The fears that DeChambeau would reduce Augusta to a pitch-and-putt were decidedly unfounded. In the words of its greatest exponent, six-time winner Jack Nicklaus, it is “the quintessence of a second-shot golf course.” Unlike Dustin Johnson, whose record-breaking score was built on immaculate wedge play, DeChambeau’s approaches were found wanting, no matter how short the gap into the green.

“The fact he’s making bogeys and missing greens from short distances is because his acceleration has changed,” says Schy. “I’ve asked him if he’s going to work on that, and I’ve told him, be thankful you’re one of the best putters in the world because otherwise you’d be missing a lot of cuts.

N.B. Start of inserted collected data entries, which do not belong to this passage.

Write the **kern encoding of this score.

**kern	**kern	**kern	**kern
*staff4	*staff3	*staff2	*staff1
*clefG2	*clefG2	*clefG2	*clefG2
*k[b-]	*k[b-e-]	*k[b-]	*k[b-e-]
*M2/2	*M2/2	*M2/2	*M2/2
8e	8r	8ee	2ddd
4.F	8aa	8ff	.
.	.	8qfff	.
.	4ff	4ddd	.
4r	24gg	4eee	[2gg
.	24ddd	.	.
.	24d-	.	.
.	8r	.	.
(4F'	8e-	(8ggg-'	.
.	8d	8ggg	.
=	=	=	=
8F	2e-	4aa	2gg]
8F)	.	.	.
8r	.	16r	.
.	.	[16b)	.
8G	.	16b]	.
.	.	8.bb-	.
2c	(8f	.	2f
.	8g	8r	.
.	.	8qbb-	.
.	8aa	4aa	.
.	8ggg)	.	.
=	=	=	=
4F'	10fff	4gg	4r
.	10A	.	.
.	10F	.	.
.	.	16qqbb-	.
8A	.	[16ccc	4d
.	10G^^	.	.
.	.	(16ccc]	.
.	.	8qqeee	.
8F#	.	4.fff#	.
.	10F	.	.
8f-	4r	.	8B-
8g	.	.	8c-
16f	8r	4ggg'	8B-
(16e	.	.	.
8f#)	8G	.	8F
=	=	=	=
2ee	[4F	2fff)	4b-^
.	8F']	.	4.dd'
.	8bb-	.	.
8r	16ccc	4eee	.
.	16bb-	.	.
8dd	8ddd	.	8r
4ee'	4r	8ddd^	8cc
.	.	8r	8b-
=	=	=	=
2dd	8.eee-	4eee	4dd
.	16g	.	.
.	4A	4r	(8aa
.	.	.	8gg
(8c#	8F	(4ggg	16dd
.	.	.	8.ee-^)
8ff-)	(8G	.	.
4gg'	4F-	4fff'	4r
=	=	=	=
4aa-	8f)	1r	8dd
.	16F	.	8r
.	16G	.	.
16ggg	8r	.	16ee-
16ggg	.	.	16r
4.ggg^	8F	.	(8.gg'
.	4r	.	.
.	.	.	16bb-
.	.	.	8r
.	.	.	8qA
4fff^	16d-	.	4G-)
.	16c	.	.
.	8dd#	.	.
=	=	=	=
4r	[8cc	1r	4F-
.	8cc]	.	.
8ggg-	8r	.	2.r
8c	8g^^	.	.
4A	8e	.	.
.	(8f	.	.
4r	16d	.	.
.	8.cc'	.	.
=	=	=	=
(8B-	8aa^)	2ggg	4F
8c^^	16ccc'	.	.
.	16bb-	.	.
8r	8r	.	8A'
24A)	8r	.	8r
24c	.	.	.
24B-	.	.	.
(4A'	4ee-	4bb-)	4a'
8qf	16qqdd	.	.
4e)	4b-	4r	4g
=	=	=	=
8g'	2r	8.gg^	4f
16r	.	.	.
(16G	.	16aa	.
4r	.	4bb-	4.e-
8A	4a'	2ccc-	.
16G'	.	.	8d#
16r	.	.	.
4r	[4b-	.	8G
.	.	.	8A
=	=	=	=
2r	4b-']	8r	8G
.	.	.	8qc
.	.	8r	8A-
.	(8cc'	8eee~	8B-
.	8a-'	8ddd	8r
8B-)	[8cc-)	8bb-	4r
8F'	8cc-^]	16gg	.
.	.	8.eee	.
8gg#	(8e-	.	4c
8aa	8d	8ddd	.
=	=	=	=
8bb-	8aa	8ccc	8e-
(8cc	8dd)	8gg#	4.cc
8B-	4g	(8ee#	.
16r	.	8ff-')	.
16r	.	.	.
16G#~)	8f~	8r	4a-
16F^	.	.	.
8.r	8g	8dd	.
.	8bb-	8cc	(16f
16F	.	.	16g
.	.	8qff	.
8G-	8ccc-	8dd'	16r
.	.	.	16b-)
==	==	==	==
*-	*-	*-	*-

DeChambeau hits out of the tree at Augusta in 2020Getty Images
DeChambeau hits out of the tree at Augusta in 2020Getty Images

“He is starting to understand it’s about his approach shot game, it’s got to be improved and solid all the time. His idol Tiger [Woods] was the best in the game at scoring clubs. When Bryson really says it’s time to focus on that [rather than distance], I think he’ll be hard to beat…. [But] the fact is Bryson has in his head what he wants to do. At any given moment, he could have 20 different swing thoughts and he’s going to test each and every one.”

A tenth professional victory at the Arnold Palmer Invitational in March was the perfect preparation for DeChambeau’s second act at Augusta. Not one to shy away from the challenge, he has doubled down on bullish pre-tournament predictions, even if he insists he is not “trying to take down the history of the golf course... I would say par 68, if I’m really being fair to myself,” he concluded.

To some, it is provocative arrogance. It is just the result of DeChambeau’s furious pursuit of perfection; that same incessant tendency to always ask questions and test boundaries he was already exhibiting when he first walked into Schy’s academy and has fuelled him ever since, from each hair-brained idea he’s wrestled with, through pain, persistence, and the occasional haywire meltdown, to find a definite conclusion.

“I don’t think there is anyone on the tour that puts in the time, energy and commitment that Bryson does,” says Roskopf. “I’ve had guys from the tour say to me: ‘I love what Bryson is doing but I never want to work that hard’. He’s 100 per cent focused.”

“The worst thing you could ever tell Bryson is to relax,” agrees Schy. “It’s his passion for improvement. There has always been so much passion to conquer the game.”

That is exactly what the less-enamoured half of the golfing world, who resent his slugging style, fear most. The rest of us, meanwhile, wait with intrigue and more than a little awe. The answer to the final question, of whether DeChambeau can tame Augusta this time around, lies just past Amen Corner.